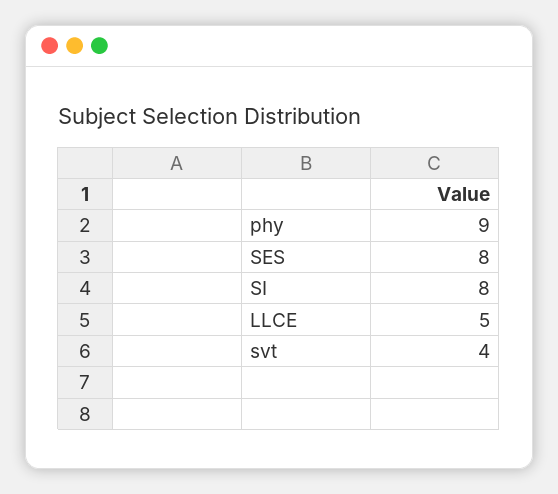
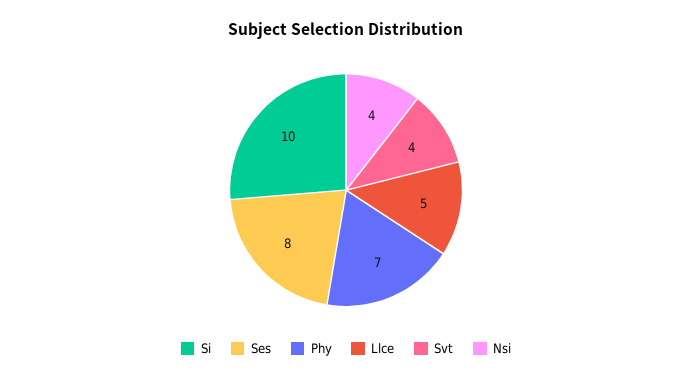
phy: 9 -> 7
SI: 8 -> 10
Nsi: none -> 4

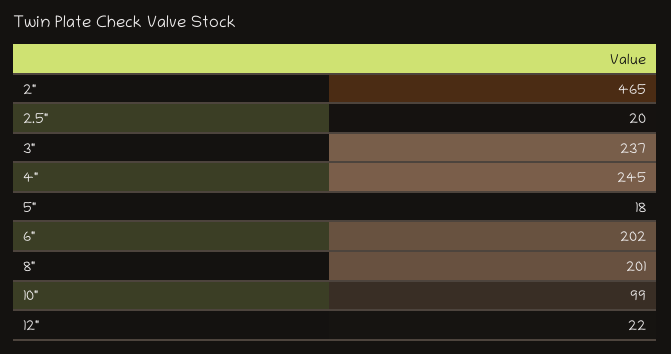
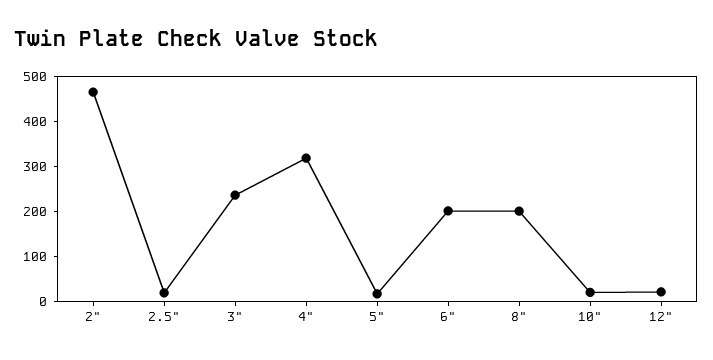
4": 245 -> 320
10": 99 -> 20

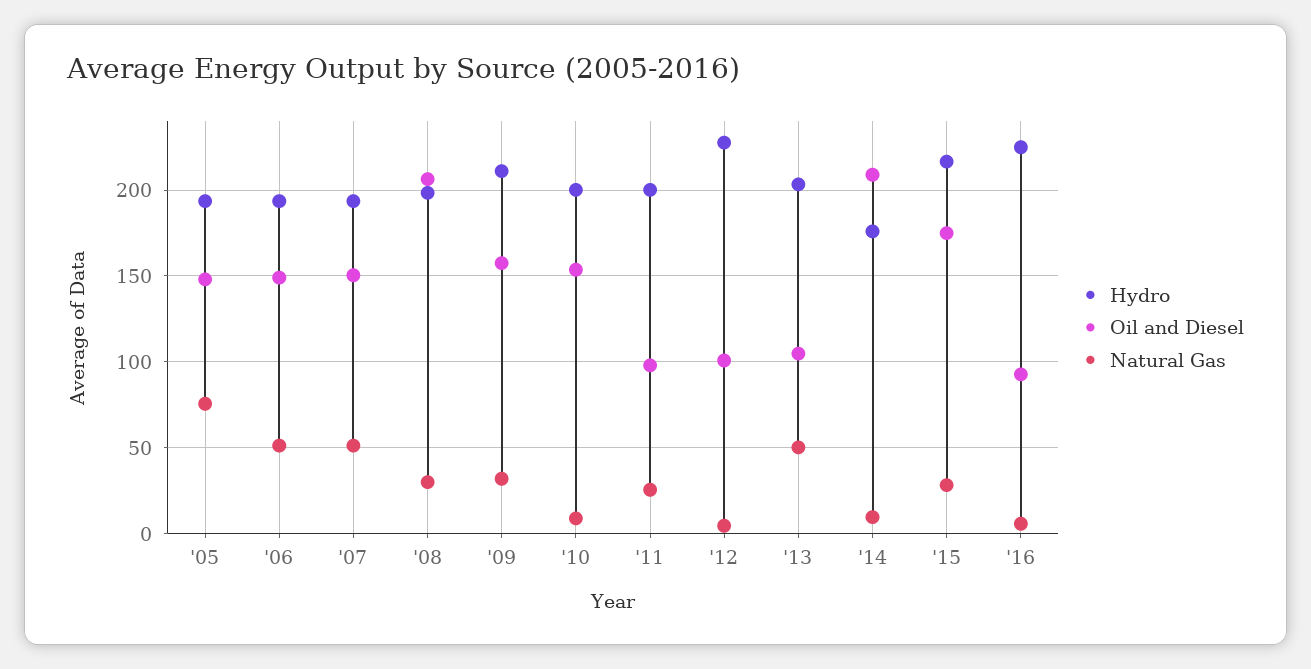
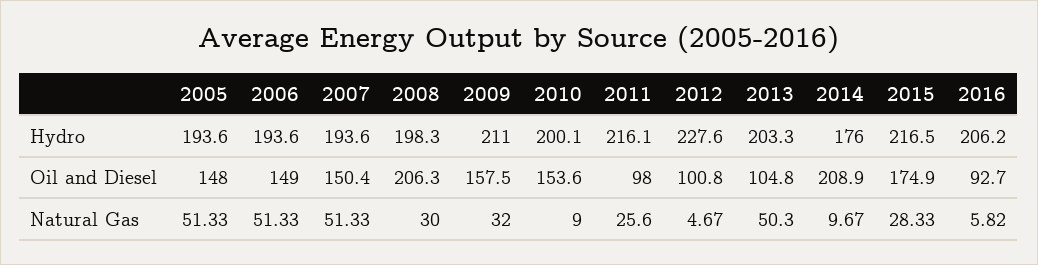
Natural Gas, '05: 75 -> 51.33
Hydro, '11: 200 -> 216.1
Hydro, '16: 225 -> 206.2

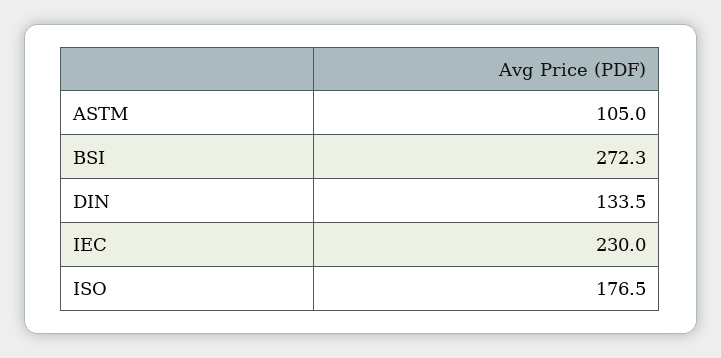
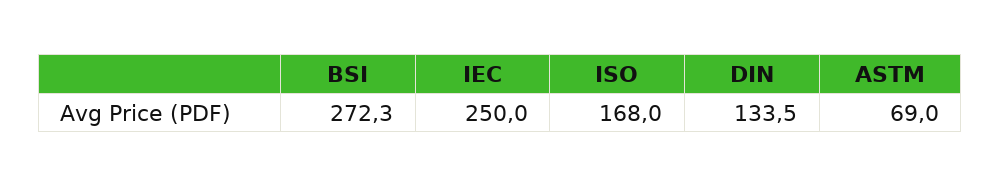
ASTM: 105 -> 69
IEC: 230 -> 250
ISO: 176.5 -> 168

### Task goal
Set down the material exactly, every line of it, except for the pictures.

### Reply
phy: 9 -> 7
SI: 8 -> 10
Nsi: none -> 4

4": 245 -> 320
10": 99 -> 20

Natural Gas, '05: 75 -> 51.33
Hydro, '11: 200 -> 216.1
Hydro, '16: 225 -> 206.2

ASTM: 105 -> 69
IEC: 230 -> 250
ISO: 176.5 -> 168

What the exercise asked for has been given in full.